Staff Sgt. Chad Padgett
USAFE News Service 

***image1***The first and eighth Chief Master Sergeants of the Air Force Paul Wesley Airey and Sam E. Parish, and Chief Master Sergeants of the Airforce Frederick J. Finch, were at the Ramstein Officers’ Club Aug. 26 to help induct Gen. Robert H. “Doc” Foglesong, USAFE commander, into the Order of the Sword.

While at Ramstein, Chiefs Airey and Parish discussed the state of the Air Force from their earlier days to the current post Sept. 11 environment.

“We are now an expeditionary type of Air Force and from what I can see we are going to be an expeditionary type of Air Force for many years to come,” said Chief Airey. “We’re fighting the war on terrorism and we must have our people prepared to be in any place in the world in a relatively short period of time and I see that’s the way we’re going.”
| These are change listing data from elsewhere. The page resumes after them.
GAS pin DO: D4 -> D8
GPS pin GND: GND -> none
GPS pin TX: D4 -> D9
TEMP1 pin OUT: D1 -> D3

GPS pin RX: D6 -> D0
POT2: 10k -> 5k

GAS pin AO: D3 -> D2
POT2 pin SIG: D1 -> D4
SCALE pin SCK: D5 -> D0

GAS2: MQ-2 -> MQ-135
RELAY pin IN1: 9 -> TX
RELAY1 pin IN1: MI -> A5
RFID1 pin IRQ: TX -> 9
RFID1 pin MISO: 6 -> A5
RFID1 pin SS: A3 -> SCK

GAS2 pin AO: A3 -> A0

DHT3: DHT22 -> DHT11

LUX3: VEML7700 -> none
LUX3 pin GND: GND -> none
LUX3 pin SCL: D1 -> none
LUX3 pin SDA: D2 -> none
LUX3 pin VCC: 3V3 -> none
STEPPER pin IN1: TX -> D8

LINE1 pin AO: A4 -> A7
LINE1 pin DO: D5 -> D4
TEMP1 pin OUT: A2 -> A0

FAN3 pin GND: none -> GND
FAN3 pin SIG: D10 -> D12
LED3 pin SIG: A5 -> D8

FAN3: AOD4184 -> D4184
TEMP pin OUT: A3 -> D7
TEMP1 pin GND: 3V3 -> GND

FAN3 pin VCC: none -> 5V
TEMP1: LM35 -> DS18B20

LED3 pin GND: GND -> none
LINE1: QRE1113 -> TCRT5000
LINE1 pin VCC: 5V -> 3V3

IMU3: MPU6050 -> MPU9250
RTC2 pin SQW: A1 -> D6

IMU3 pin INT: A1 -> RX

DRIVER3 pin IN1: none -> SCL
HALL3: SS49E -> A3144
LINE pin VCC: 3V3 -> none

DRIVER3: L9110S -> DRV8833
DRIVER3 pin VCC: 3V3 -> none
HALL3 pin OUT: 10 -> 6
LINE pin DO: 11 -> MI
The new style is a huge change from the early years when both chiefs first joined the Air Force.
“The entire time that I spent in the Air Force, we were in a Cold War situation,” said Chief Parish. “We knew exactly who we were concerned with and what we were concerned with. Today we live in a different environment. We can’t identify the enemy, other than terrorism. They don’t wear uniforms like those we faced. Today our Airmen are faced with vastly different challenges.”

The chiefs were also quick to notice the changes in the Air Force structure.
Today an airman basic does the job an airman first class and senior airman were doing, and Airmen are doing jobs previously done by young officers or middle-grade NCOs, said Chief Parish.

“Our Airmen of today have the ability, intelligence and the initiative to step up and do what has to be done,” said Chief Airey.

Both chiefs agree that many of today’s improvements in the Air Force structure come from quality of life issues, such as education.

“With the increase in the education and dedication, it’s only natural that given the opportunity our enlisted force will excel. Our senior officer leadership through the years has given us the opportunity to excel and we have excelled beyond belief,” said Chief Parish. “The Airman force we have today is the most educated, dedicated and disciplined enlisted corps this Air Force has ever had in its entire history, and it has caused this to be the best Air Force we have ever been in our entire history.”

While benefits and pay raises have been added and military members are now doing jobs that were usually left for those with more rank, there is one thing that Chief Parish believes has not changed.

“America has always had a way of rising to the occasion as a general rule through our history when they felt it was important,” he said. “People that enter our Air Force are the sons and daughters of America and they responded magnificently to entering and they have responded unbelievably in staying. We’re still getting the best cream of society that we can find for our United States Air Force.” Chief Airey agrees.

“I get reports from Afghanistan and Iraq about the young men and women and what they’re doing and I’m just proud of what I hear,” added Chief Airey. “We have stepped up to the challenge and we’re doing it magnificently.”

In addition to Chiefs Airey and Parish, former Chief Master Sgt. of the Air Force Frederick J. Finch visited workcenters Aug. 25 and met with Airmen.